The Amazing World of Psychic Phenomena (1976)



          More entertaining “nonfiction” silliness from the folks at Sunn Classic Pictures, The Amazing World of Psychic Phenomena is a journalistically dubious survey of various mental powers that people have claimed to possess throughout history. You name it, it’s in here: astral projection, precognition, spirits, telekinesis, and so on. Actor Raymond Burr, summoning all of his Ironside-era gravitas, hosts and narrates the picture, which comprises archival footage, dramatic re-enactments, interview snippets, and cheesy vignettes of Burr “participating” in staged experiments. This is the Sunn Classics formula in full bloom, with a barrage of unsubstantiated facts and figures thrown at the audience alongside creepy dramatic scenes right out of a low-budget horror movie.
          For example, one early scene features a woman piloting a small plane until she receives a telepathic “distress call,” at which point she diverts her plane to a highway 70 miles distant and rescues her mother from a flaming car crash. Later in the movie, a woman and her young child freak out during the seeming visit of an apparition to their home—the duo watches, terrified, as their front door appears to undulate in tune with a mysterious breathing sound. Fantastic claims are presented without skepticism, as are guest stars including famed ’70s Israeli mentalist Uri Geller (who does his signature routine of bending spoons with his mind).
          It’s hard to differentiate the genuinely unsettling exhibitions from the outright nonsense, because everything is explored with the same degree of wide-eyed intensity. At its worst, the movie features laughably loose logic. “If we continue to exist after our physical bodies die,” Burr asks at one point, “is it possible to communicate from one world to the another? One way of communicating between these two worlds is with the help of a medium, at what is popularly known as a séance.” Notice the quick shift from speculating about alternate dimensions to treating them as documented reality. Or consider this howler of a voiceover line: “The best evidence for the existence of spirits is that presented by the owners of haunted houses.” Because, of course, haunted houses are indisputably real.
          Still, as with all of Sunn Classic Pictures’ wonderfully irresponsible documentaries, the goal of The Amazing World of Psychic Phenomena is simply to catalog creepy-crawly maybes on the fringes of the known world.
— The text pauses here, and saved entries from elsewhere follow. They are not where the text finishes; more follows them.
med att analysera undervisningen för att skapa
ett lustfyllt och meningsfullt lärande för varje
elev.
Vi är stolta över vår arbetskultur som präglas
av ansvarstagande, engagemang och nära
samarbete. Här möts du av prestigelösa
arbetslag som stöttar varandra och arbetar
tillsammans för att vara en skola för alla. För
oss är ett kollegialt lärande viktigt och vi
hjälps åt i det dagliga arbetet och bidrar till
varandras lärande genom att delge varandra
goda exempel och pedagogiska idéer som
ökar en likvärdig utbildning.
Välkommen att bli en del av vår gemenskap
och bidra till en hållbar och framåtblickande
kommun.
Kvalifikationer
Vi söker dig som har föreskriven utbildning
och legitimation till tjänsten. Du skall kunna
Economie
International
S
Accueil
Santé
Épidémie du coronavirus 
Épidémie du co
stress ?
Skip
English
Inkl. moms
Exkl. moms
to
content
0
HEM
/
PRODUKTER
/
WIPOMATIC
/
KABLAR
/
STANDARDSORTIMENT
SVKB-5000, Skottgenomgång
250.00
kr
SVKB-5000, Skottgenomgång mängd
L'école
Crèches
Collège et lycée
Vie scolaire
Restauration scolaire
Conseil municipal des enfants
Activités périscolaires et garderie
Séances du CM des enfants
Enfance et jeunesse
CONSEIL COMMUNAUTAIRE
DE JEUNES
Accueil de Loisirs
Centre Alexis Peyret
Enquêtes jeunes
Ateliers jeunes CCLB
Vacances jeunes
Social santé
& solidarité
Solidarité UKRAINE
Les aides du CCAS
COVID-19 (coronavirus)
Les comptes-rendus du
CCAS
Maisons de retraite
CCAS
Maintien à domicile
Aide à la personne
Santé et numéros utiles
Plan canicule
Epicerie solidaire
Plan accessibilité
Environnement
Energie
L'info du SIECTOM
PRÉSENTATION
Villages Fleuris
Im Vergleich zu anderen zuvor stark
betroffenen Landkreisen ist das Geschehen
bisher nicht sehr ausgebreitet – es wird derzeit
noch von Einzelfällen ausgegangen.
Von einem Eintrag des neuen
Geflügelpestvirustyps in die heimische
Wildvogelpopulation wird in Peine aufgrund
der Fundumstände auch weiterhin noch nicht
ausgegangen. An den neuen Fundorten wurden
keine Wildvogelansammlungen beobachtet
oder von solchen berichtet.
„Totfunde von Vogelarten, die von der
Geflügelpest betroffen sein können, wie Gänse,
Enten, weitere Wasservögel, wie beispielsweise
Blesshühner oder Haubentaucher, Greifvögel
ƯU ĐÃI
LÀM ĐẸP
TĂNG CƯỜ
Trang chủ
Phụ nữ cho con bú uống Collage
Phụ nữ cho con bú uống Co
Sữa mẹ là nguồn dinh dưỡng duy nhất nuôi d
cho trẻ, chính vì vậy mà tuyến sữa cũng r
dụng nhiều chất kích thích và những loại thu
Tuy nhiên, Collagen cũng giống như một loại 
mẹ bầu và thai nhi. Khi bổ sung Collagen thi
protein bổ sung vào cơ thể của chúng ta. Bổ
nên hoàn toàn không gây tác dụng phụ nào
So, by the time the movie barrels through things like Kirlian photographs and mentalists who “psychometrize” the identities of murderers by studying objects found at murder scenes, it’s easier to go with the entertaining flow than to worry about veracity.

The Amazing World of Psychic Phenomena: FUNKY

1 comment:

Victoria said...

Eh, I think maybe you're too predisposed to disbelieve in the paranormal.